The findings may help to explain how our nation's excessive consumption of sweetened foods is contributing to growing rates of obesity, heart disease, high blood pressure, diabetes and more -- in a way that has nothing to do with sugar's rich source of empty calories.
What's more, there may be deep evolutionary roots that explain sugar's power over our bodies. Many millions of years ago, according to new research, our ape ancestors developed mutations that made it easy for them to get fat from eating fructose.
At the time, the mutation was a good thing. It allowed our ancestors to survive seasonal periods of famine when the fruit trees went bare.
Today, the mutation makes a year-round, fructose-filled diet dangerous to our health, said Richard Johnson, chief of the division of Renal Diseases and Hypertension at the University of Colorado, Denver, and author of "The Sugar Fix: The High-Fructose Fallout That Is Making You Fat and Sick."
Both sugar and high-fructose corn syrup are equally bad, he said, because both contain about the same amount of fructose.
"This mutation that occurred 15 million years ago could explain why we're fat today," Johnson said. "It doesn't mean we all become obese. It doesn't mean everyone is going to get diabetes. It does mean that all of us are more susceptible to being fat than most other mammals."
As rates of diabetes and obesity increased in the 1960s, Johnson said, an idea emerged that some ancient mutation might have occurred during a time of famine, increasing people's ability to become fat easily when food became plentiful again. But only recently have scientists found evidence to explain what that mutation might be and how it might work.
In a paper published in January in the journal Transactions of the American Clinical and Climatological Association, and a more detailed paper set for publication in November, Johnson and colleagues identify just such a mutation that affects how our bodies deal with uric acid, an ordinary byproduct of metabolism.
The mutation evolved 15 million years ago, during a period of starvation. One hundred percent of us have it.
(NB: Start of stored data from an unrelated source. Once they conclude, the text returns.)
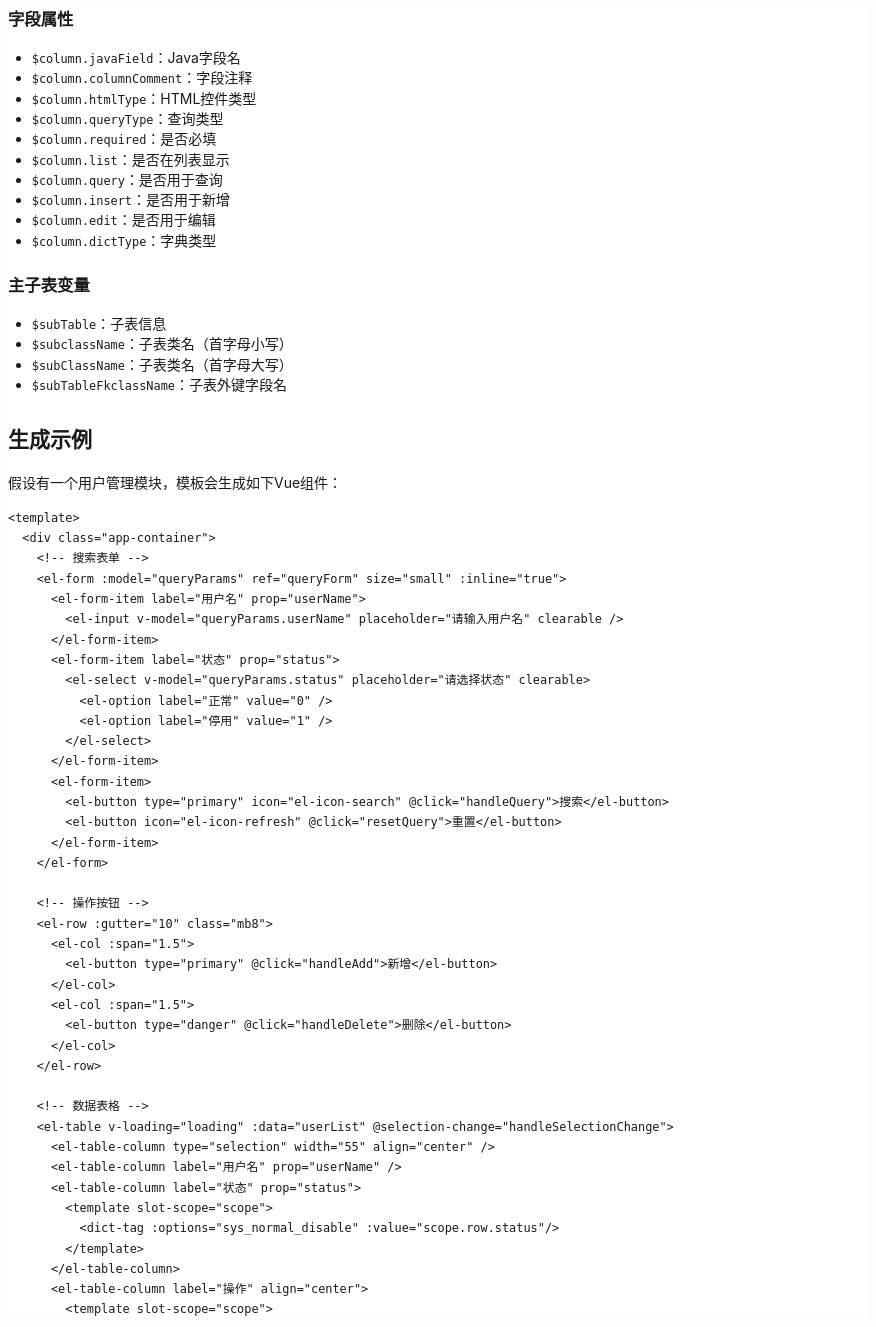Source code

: ### 字段属性
- `$column.javaField`：Java字段名
- `$column.columnComment`：字段注释
- `$column.htmlType`：HTML控件类型
- `$column.queryType`：查询类型
- `$column.required`：是否必填
- `$column.list`：是否在列表显示
- `$column.query`：是否用于查询
- `$column.insert`：是否用于新增
- `$column.edit`：是否用于编辑
- `$column.dictType`：字典类型

### 主子表变量
- `$subTable`：子表信息
- `$subclassName`：子表类名（首字母小写）
- `$subClassName`：子表类名（首字母大写）
- `$subTableFkclassName`：子表外键字段名

## 生成示例

假设有一个用户管理模块，模板会生成如下Vue组件：

```vue
<template>
  <div class="app-container">
    <!-- 搜索表单 -->
    <el-form :model="queryParams" ref="queryForm" size="small" :inline="true">
      <el-form-item label="用户名" prop="userName">
        <el-input v-model="queryParams.userName" placeholder="请输入用户名" clearable />
      </el-form-item>
      <el-form-item label="状态" prop="status">
        <el-select v-model="queryParams.status" placeholder="请选择状态" clearable>
          <el-option label="正常" value="0" />
          <el-option label="停用" value="1" />
        </el-select>
      </el-form-item>
      <el-form-item>
        <el-button type="primary" icon="el-icon-search" @click="handleQuery">搜索</el-button>
        <el-button icon="el-icon-refresh" @click="resetQuery">重置</el-button>
      </el-form-item>
    </el-form>

    <!-- 操作按钮 -->
    <el-row :gutter="10" class="mb8">
      <el-col :span="1.5">
        <el-button type="primary" @click="handleAdd">新增</el-button>
      </el-col>
      <el-col :span="1.5">
        <el-button type="danger" @click="handleDelete">删除</el-button>
      </el-col>
    </el-row>

    <!-- 数据表格 -->
    <el-table v-loading="loading" :data="userList" @selection-change="handleSelectionChange">
      <el-table-column type="selection" width="55" align="center" />
      <el-table-column label="用户名" prop="userName" />
      <el-table-column label="状态" prop="status">
        <template slot-scope="scope">
          <dict-tag :options="sys_normal_disable" :value="scope.row.status"/>
        </template>
      </el-table-column>
      <el-table-column label="操作" align="center">
        <template slot-scope="scope">
```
While many of the details have yet to be published, Johnson said that the mutation led to an increase in how much uric acid our bodies produce after eating fructose, while also lengthening the amount of time that uric acid sticks around after a sweet treat.
The result, he said, is inflammation and an increased ability for cells to become fat. In other words, uric acid works within cells to amplify sugar's ability to cause obesity.
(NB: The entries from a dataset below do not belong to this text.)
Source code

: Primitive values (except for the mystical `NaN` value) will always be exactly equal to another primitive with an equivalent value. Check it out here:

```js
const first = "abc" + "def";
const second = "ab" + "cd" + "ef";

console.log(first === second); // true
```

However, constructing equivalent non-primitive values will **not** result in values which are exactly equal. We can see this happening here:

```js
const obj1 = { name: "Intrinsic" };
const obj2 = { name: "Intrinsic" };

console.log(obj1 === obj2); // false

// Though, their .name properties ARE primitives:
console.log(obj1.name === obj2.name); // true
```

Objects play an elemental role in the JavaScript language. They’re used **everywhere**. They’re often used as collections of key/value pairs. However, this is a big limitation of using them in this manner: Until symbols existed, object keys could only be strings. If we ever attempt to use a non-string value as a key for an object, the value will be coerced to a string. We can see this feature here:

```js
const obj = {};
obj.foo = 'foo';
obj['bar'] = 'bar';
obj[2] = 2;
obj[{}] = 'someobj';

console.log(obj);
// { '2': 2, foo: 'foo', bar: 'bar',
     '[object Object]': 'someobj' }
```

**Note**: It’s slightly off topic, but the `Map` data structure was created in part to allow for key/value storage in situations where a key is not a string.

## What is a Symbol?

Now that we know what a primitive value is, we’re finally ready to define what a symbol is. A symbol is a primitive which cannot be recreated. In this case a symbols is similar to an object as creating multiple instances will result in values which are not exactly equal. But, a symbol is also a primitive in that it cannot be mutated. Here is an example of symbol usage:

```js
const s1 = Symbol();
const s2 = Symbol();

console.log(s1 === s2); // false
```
Even on a calorie-restricted diet, he said, animals that eat too much sugar develop insulin resistance, an early sign of diabetes. Other trials in people have shown that lowering uric acid levels lowered their blood pressure.
"We need to start thinking about sugar in a completely different way," said Robert Lustig, a pediatric endocrinologist at the University of California, San Francisco.
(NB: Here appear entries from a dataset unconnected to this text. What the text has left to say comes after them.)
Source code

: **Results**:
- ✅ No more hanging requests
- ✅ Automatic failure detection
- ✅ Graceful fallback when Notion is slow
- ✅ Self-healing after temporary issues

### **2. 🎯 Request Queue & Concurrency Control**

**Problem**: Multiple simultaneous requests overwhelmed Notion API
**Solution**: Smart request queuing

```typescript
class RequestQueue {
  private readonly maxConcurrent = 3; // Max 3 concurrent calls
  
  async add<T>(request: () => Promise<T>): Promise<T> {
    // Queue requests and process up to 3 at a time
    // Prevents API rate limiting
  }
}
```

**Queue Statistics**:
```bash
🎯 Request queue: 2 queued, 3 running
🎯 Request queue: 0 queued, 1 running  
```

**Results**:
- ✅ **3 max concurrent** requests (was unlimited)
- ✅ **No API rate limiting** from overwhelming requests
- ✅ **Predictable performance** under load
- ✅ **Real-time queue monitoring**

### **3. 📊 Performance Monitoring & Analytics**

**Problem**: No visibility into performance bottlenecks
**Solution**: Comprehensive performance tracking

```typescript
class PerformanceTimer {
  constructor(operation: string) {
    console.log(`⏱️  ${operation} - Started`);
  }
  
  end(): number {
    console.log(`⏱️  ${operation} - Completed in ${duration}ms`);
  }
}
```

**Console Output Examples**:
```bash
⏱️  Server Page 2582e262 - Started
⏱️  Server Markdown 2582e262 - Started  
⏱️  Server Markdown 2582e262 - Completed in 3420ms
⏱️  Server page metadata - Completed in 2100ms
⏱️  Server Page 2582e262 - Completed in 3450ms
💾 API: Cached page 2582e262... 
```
Lustig agrees with Johnson that uric acid might drive high blood pressure, but he isn't convinced that uric acid explains all of sugar's power to induce obesity, diabetes and cardiovascular disease. Instead, he thinks the story is more complicated than that.
In several papers, including one published in the Journal of the American Dietetic Association, Lustig and colleagues report striking similarities in the health effects of both sugar and ethanol, the active ingredient in beer, wine and liquor.
Fatty-liver disease, for example, is common in alcoholics, and it appears in more than a third of obese kids and nearly half of obese adults. In these obese patients, Lustig said, the liver looks exactly like the liver of an alcoholic with the disease, even when the patient doesn't drink.
Like alcohol, his recent study found, sugar is also habit-forming and possibly addictive.
More than half of the American population is overdosing on sugar, he added. The American Heart Association recommends a maximum of six teaspoons per day of added sugars for women and nine teaspoons for men. But with so much sugar and high fructose corn syrup in processed foods, Lustig said, education alone will never succeed at getting people down to slash the sweets from their diet.
"We need to have sugar policies the same way we have ethanol policies," he said. "And until we do, don't expect the obesity epidemic to get any better."